___ Information given ___
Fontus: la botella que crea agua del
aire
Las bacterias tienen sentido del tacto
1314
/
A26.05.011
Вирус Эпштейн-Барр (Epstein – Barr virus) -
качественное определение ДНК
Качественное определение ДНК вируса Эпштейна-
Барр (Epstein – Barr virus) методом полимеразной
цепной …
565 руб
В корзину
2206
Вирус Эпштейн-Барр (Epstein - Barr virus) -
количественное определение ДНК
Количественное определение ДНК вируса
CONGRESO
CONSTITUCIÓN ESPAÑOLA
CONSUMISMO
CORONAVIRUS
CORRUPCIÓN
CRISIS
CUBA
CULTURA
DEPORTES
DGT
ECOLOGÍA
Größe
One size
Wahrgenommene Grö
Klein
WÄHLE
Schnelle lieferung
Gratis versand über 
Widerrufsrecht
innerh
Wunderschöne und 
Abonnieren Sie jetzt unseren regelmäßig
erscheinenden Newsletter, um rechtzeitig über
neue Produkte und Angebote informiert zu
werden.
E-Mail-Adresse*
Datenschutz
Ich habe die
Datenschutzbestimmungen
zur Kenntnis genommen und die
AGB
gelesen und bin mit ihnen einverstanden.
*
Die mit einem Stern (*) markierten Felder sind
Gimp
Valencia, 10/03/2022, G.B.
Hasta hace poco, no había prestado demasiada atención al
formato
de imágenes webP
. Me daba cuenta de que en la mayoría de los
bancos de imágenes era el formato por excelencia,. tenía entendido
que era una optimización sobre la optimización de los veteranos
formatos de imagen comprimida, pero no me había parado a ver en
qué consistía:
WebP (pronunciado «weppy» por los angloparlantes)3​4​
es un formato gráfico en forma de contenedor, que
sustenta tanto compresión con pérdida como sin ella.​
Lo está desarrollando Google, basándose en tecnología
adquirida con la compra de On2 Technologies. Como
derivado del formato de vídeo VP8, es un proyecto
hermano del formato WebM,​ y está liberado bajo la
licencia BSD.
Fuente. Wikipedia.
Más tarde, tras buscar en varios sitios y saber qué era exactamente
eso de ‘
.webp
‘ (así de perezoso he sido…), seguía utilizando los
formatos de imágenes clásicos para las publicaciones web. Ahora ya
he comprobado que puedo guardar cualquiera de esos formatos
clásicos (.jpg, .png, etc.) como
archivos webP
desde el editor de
___
Exercise description
Each line in the listing that contains "está" should be returned.

Written response
Lo está desarrollando Google, basándose en tecnología
hermano del formato WebM,​ y está liberado bajo la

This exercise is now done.